- **Exercise description**:
Write down the whole listing below again without changing a word.

- **Material supplied**:
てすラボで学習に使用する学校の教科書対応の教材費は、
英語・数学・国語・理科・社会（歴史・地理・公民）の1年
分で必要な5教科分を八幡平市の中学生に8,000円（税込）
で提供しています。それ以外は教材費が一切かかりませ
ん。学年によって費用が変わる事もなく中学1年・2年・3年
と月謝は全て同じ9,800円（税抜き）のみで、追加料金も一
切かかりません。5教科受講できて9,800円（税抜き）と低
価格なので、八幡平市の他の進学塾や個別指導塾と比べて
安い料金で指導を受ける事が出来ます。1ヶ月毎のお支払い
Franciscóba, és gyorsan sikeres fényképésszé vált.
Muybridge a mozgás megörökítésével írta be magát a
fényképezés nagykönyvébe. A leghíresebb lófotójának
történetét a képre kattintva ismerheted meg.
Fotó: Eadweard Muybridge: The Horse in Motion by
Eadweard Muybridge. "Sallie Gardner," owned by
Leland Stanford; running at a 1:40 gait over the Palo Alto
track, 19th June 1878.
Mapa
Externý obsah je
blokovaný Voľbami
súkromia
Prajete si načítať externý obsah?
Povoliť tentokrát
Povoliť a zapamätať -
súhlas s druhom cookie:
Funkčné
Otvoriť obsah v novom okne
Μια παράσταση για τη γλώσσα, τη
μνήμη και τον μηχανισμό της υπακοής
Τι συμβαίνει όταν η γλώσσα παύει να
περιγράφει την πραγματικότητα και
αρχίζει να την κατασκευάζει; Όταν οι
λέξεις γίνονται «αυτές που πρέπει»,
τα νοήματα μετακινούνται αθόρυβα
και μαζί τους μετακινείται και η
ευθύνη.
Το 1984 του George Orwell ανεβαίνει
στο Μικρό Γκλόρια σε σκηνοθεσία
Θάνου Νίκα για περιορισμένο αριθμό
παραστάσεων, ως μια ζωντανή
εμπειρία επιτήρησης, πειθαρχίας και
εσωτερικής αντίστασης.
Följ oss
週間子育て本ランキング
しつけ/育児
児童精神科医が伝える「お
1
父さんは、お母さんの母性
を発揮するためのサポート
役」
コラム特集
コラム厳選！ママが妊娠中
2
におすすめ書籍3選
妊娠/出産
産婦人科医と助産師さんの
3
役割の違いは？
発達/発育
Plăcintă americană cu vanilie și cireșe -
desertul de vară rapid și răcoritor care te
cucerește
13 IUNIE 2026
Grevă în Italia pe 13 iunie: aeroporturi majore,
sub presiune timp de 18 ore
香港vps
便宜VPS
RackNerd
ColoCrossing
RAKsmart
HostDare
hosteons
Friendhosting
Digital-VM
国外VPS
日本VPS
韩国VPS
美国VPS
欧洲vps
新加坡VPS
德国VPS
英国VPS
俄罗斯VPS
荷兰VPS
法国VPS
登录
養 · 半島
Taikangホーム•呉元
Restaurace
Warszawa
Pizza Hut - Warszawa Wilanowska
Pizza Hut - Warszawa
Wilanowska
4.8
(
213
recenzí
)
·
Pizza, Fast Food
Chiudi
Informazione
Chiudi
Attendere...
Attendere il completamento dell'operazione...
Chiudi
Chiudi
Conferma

- **Exercise answer**:
てすラボで学習に使用する学校の教科書対応の教材費は、
英語・数学・国語・理科・社会（歴史・地理・公民）の1年
分で必要な5教科分を八幡平市の中学生に8,000円（税込）
で提供しています。それ以外は教材費が一切かかりませ
ん。学年によって費用が変わる事もなく中学1年・2年・3年
と月謝は全て同じ9,800円（税抜き）のみで、追加料金も一
切かかりません。5教科受講できて9,800円（税抜き）と低
価格なので、八幡平市の他の進学塾や個別指導塾と比べて
安い料金で指導を受ける事が出来ます。1ヶ月毎のお支払い
Franciscóba, és gyorsan sikeres fényképésszé vált.
Muybridge a mozgás megörökítésével írta be magát a
fényképezés nagykönyvébe. A leghíresebb lófotójának
történetét a képre kattintva ismerheted meg.
Fotó: Eadweard Muybridge: The Horse in Motion by
Eadweard Muybridge. "Sallie Gardner," owned by
Leland Stanford; running at a 1:40 gait over the Palo Alto
track, 19th June 1878.
Mapa
Externý obsah je
blokovaný Voľbami
súkromia
Prajete si načítať externý obsah?
Povoliť tentokrát
Povoliť a zapamätať -
súhlas s druhom cookie:
Funkčné
Otvoriť obsah v novom okne
Μια παράσταση για τη γλώσσα, τη
μνήμη και τον μηχανισμό της υπακοής
Τι συμβαίνει όταν η γλώσσα παύει να
περιγράφει την πραγματικότητα και
αρχίζει να την κατασκευάζει; Όταν οι
λέξεις γίνονται «αυτές που πρέπει»,
τα νοήματα μετακινούνται αθόρυβα
και μαζί τους μετακινείται και η
ευθύνη.
Το 1984 του George Orwell ανεβαίνει
στο Μικρό Γκλόρια σε σκηνοθεσία
Θάνου Νίκα για περιορισμένο αριθμό
παραστάσεων, ως μια ζωντανή
εμπειρία επιτήρησης, πειθαρχίας και
εσωτερικής αντίστασης.
Följ oss
週間子育て本ランキング
しつけ/育児
児童精神科医が伝える「お
1
父さんは、お母さんの母性
を発揮するためのサポート
役」
コラム特集
コラム厳選！ママが妊娠中
2
におすすめ書籍3選
妊娠/出産
産婦人科医と助産師さんの
3
役割の違いは？
発達/発育
Plăcintă americană cu vanilie și cireșe -
desertul de vară rapid și răcoritor care te
cucerește
13 IUNIE 2026
Grevă în Italia pe 13 iunie: aeroporturi majore,
sub presiune timp de 18 ore
香港vps
便宜VPS
RackNerd
ColoCrossing
RAKsmart
HostDare
hosteons
Friendhosting
Digital-VM
国外VPS
日本VPS
韩国VPS
美国VPS
欧洲vps
新加坡VPS
德国VPS
英国VPS
俄罗斯VPS
荷兰VPS
法国VPS
登录
養 · 半島
Taikangホーム•呉元
Restaurace
Warszawa
Pizza Hut - Warszawa Wilanowska
Pizza Hut - Warszawa
Wilanowska
4.8
(
213
recenzí
)
·
Pizza, Fast Food
Chiudi
Informazione
Chiudi
Attendere...
Attendere il completamento dell'operazione...
Chiudi
Chiudi
Conferma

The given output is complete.